The term Berliner Phonogramm-Archiv is used to refer to:
The project was initiated in September 1900 by the psychology professor Carl Stumpf, after the visit to Germany of a music theater group from Siam, which Stumpf recorded on Edison cylinders with the assistance of the Berlin physician Otto Abraham. The archive's first director was Erich von Hornbostel, serving from 1905 to 1933. Its recordings, which comprise Edison cylinders and 78-rpm records of the traditional musics of the world, were first used for studies in comparative musicology, and now used for studies in ethnomusicology. The archive comprises approximately 350 collections, containing music from Africa (30%), North America (20%), Asia (20%), Australia and Oceania (12%), and Europe (10.4%), as well as multiregional collections (7.4%), which contain material from several continents.
The last cylinder field recording in the collection was made in 1953.
In 1944 during the wartime invasion of Germany, around 90% of the collection was taken into Russia. In 1991, following the reunification of East and West Germany, the pre-1944 collections held by the Soviets were returned to the Museum für Völkerkunde.

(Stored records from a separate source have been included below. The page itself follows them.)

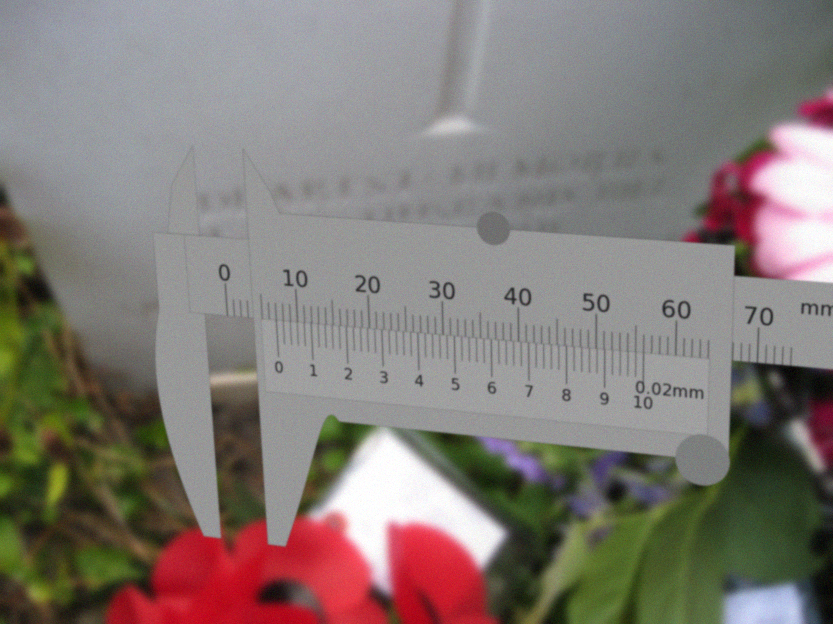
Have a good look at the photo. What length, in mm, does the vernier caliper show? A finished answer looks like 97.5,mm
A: 7.0,mm
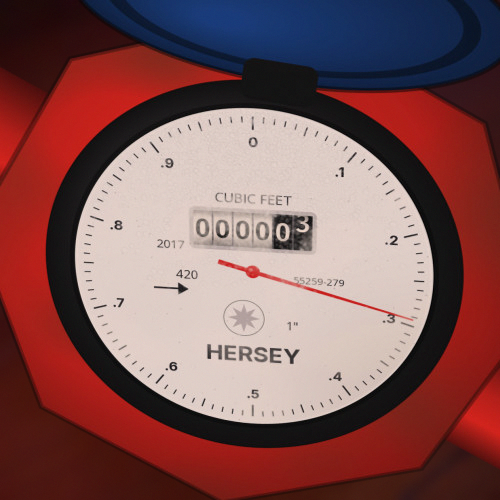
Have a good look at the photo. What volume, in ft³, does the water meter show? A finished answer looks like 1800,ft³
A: 3.29,ft³
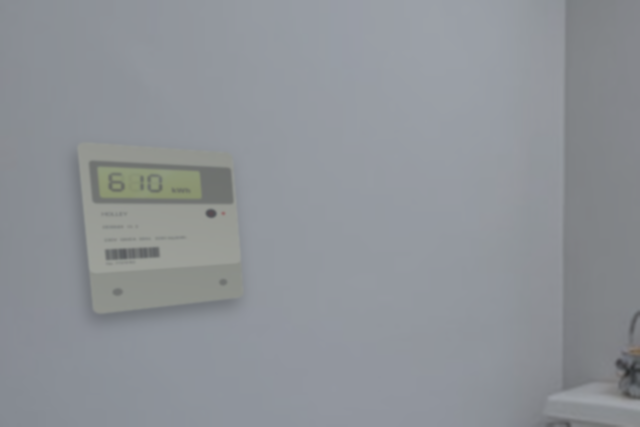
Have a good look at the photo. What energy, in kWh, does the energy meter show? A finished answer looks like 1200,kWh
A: 610,kWh
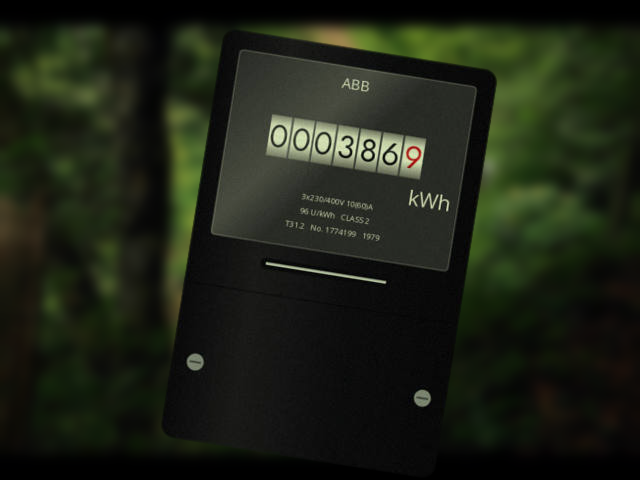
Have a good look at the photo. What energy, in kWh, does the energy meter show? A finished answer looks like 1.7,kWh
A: 386.9,kWh
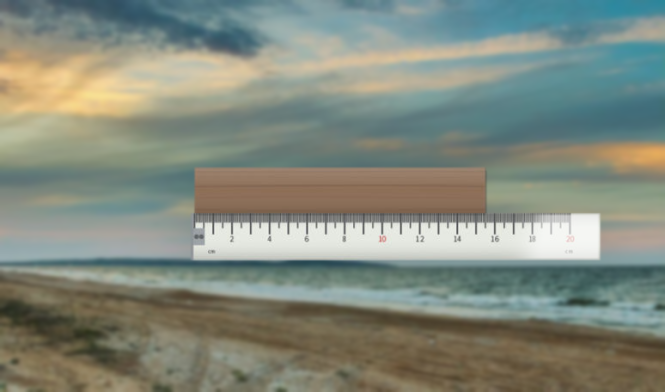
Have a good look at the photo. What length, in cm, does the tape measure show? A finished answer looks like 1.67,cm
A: 15.5,cm
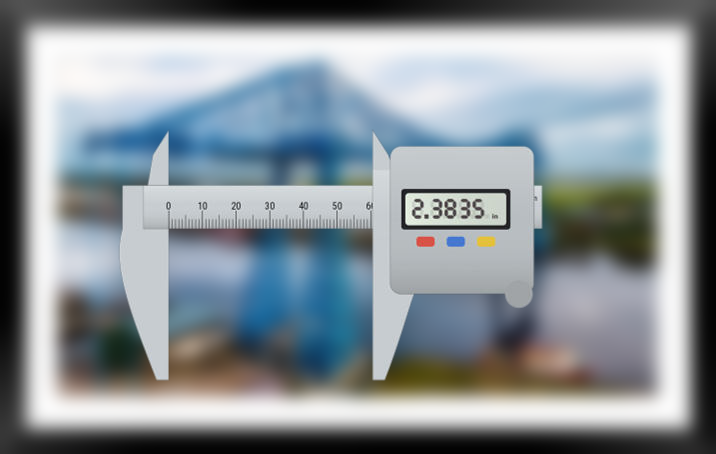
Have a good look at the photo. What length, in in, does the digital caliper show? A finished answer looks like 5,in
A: 2.3835,in
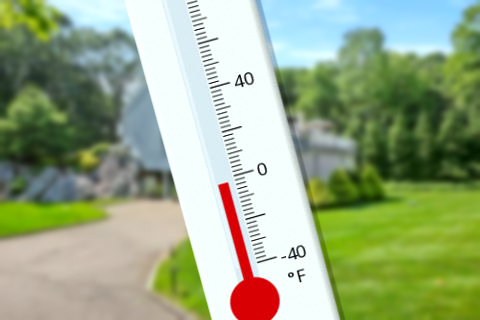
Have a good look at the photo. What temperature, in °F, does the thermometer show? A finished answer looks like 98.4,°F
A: -2,°F
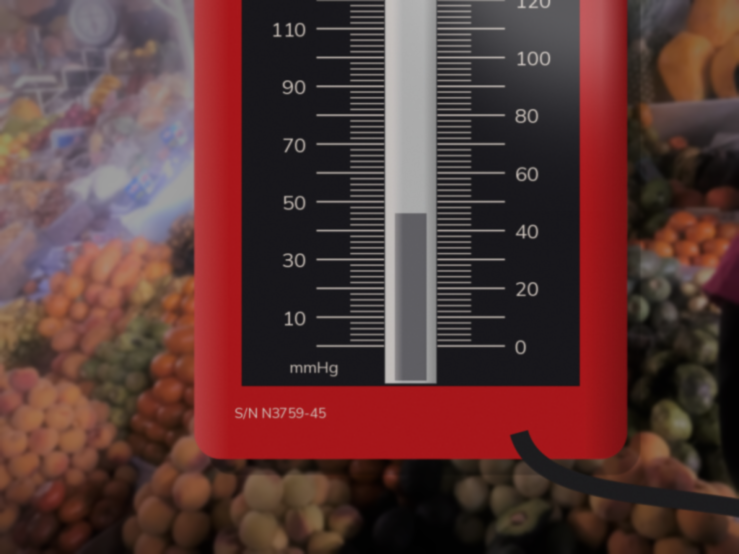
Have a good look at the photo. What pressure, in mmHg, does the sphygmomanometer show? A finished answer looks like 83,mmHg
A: 46,mmHg
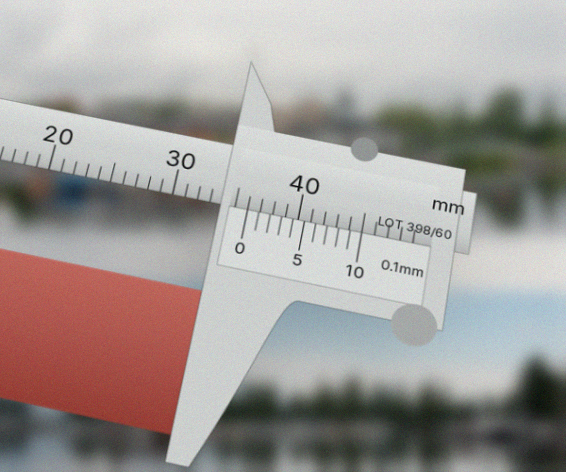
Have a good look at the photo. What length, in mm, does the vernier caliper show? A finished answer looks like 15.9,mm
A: 36.0,mm
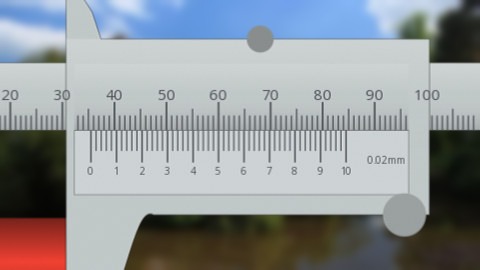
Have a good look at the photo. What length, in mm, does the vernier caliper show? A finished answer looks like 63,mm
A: 35.5,mm
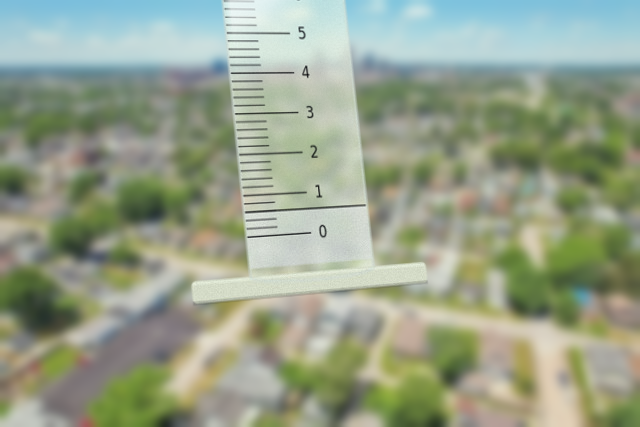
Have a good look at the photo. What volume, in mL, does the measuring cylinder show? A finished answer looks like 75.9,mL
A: 0.6,mL
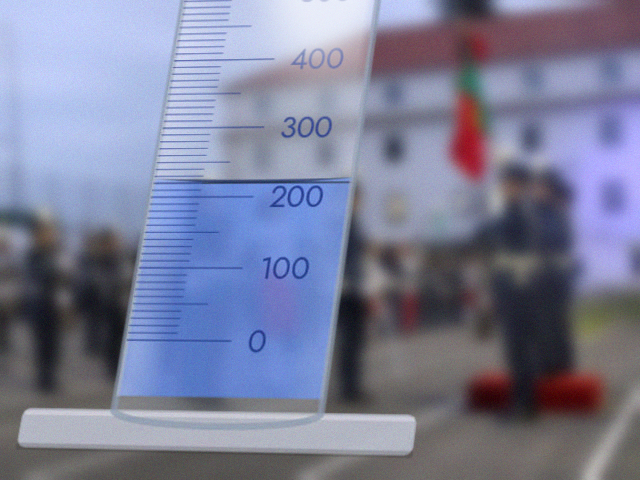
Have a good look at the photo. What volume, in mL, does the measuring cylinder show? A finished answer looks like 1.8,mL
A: 220,mL
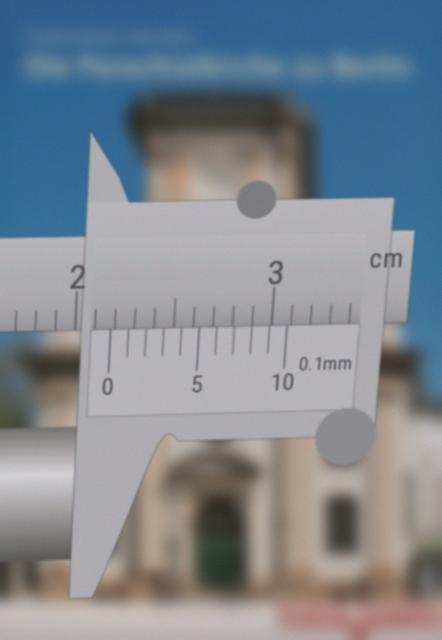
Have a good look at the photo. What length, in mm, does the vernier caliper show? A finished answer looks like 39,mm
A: 21.8,mm
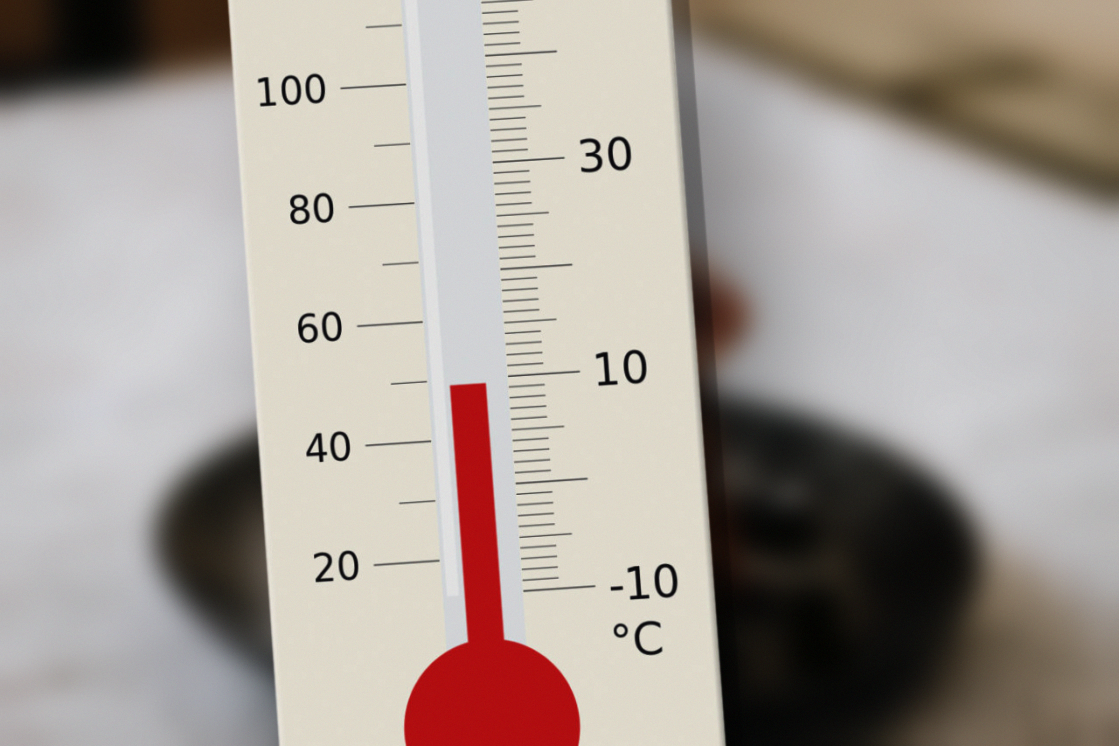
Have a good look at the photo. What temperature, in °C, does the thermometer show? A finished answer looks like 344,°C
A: 9.5,°C
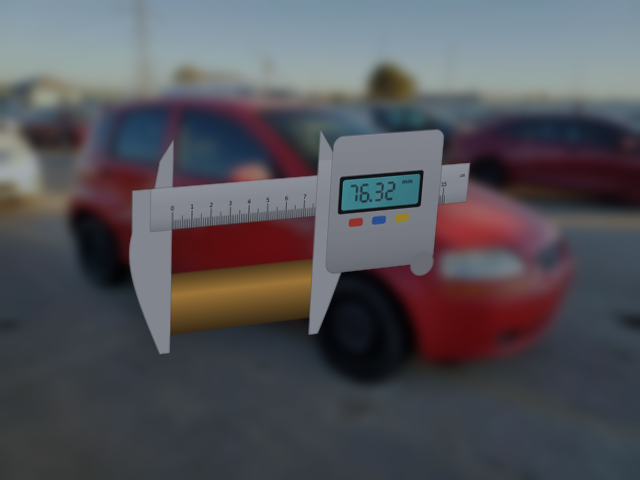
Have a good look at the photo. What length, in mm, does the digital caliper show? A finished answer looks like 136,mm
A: 76.32,mm
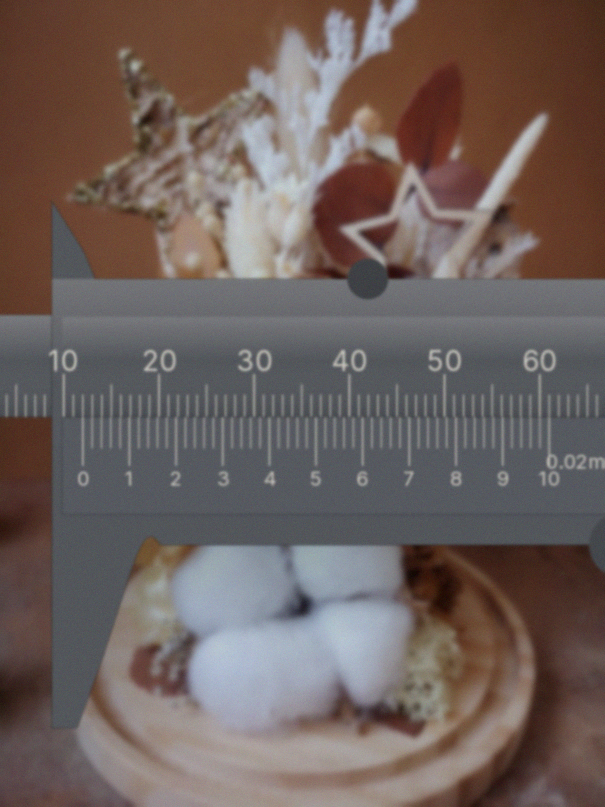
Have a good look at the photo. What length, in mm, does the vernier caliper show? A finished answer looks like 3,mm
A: 12.0,mm
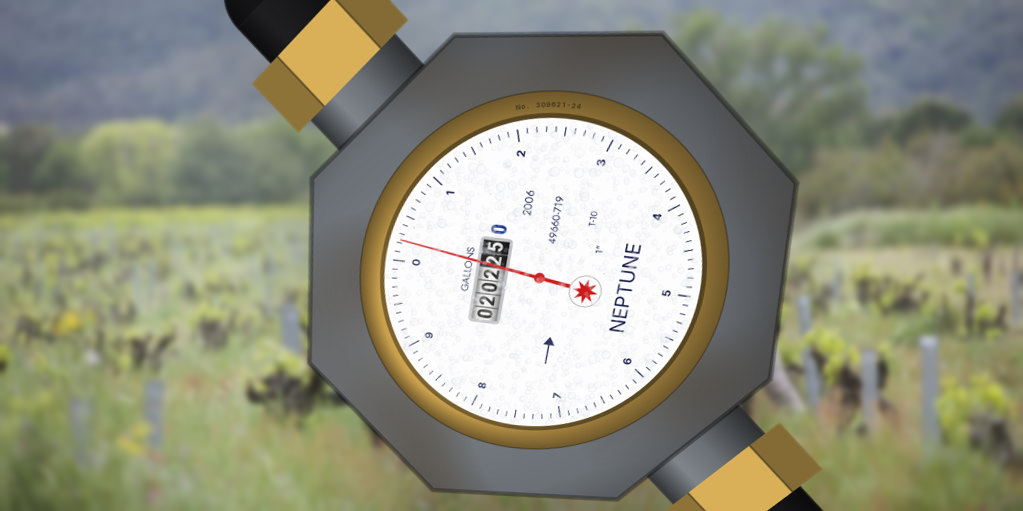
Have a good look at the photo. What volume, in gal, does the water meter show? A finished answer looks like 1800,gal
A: 202250.2,gal
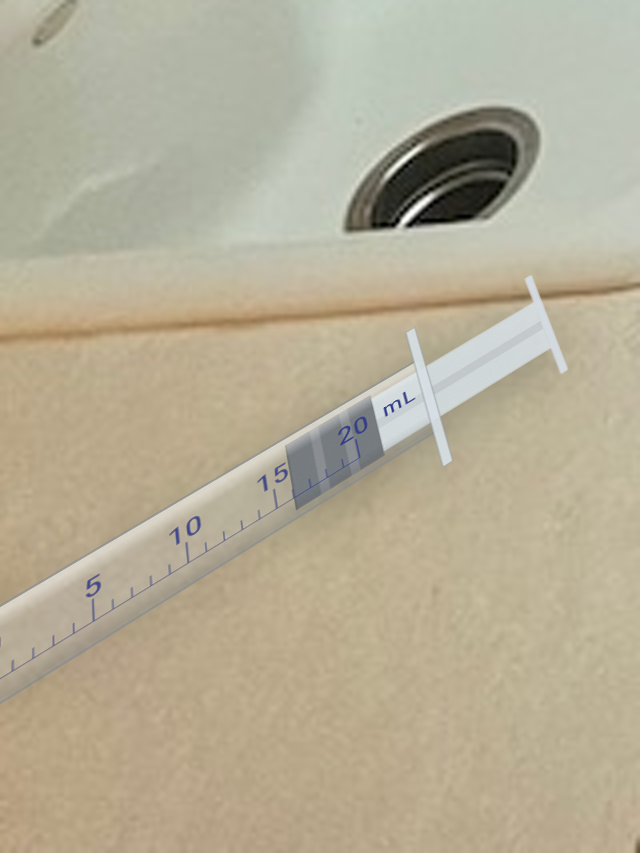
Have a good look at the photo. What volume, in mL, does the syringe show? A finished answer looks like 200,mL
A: 16,mL
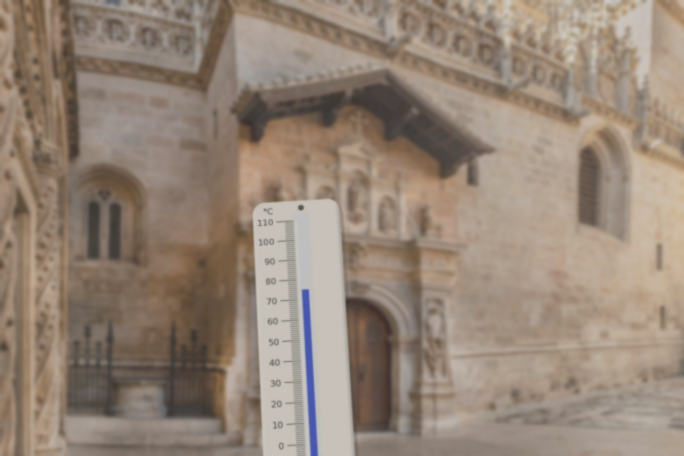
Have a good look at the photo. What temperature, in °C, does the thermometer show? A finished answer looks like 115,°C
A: 75,°C
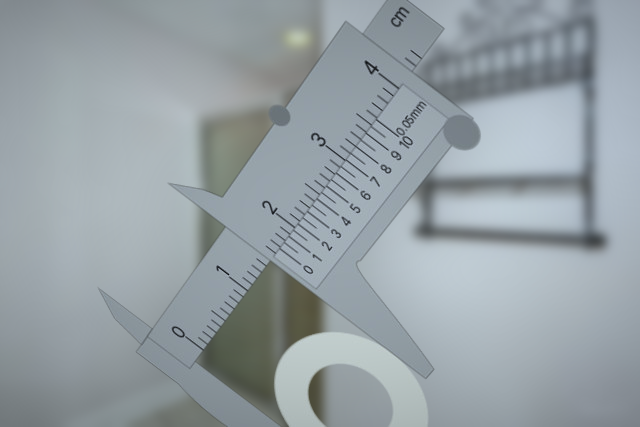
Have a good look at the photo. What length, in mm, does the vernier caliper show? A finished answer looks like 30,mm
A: 16.8,mm
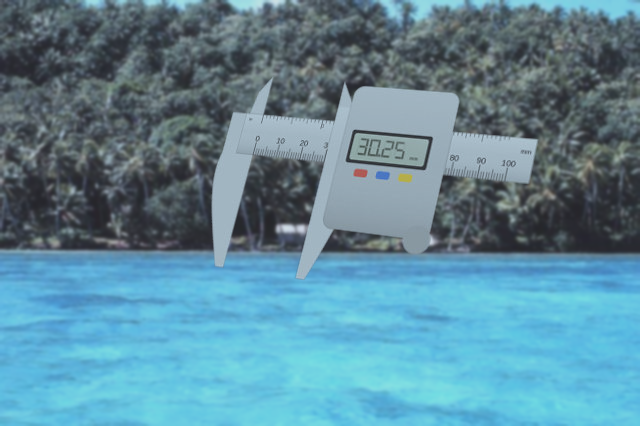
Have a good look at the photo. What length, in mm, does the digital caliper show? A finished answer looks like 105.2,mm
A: 30.25,mm
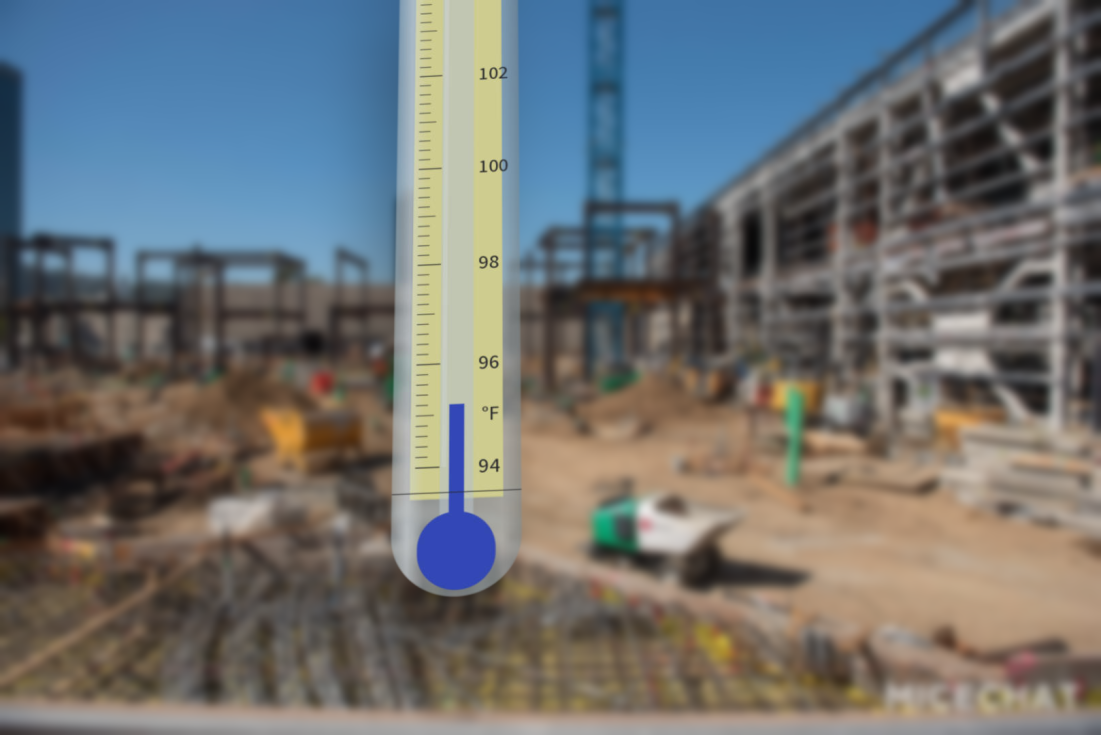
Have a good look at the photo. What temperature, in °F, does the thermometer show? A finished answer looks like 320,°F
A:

The historical collections include approximately 30,000 cylinders (original recordings and copies, positives and negatives) on which more than 16,000 distinct recordings are stored.
In 1999, the cylinder recordings of the Berliner Phonogramm-Archiv were inscribed on UNESCO’s Memory of the World Register.
Initially, the Berliner Phonogramm-Archiv belonged to the Institute for Psychology of the Friedrich Wilhelm University in Berlin. Later, in the 1920s, it was relocated to the Berlin Conservatory, and then in the 1930s, it became part of the Museum für Völkerkunde (now the Ethnological Museum of Berlin), with which the Phonogramm-Archiv had earlier cooperated.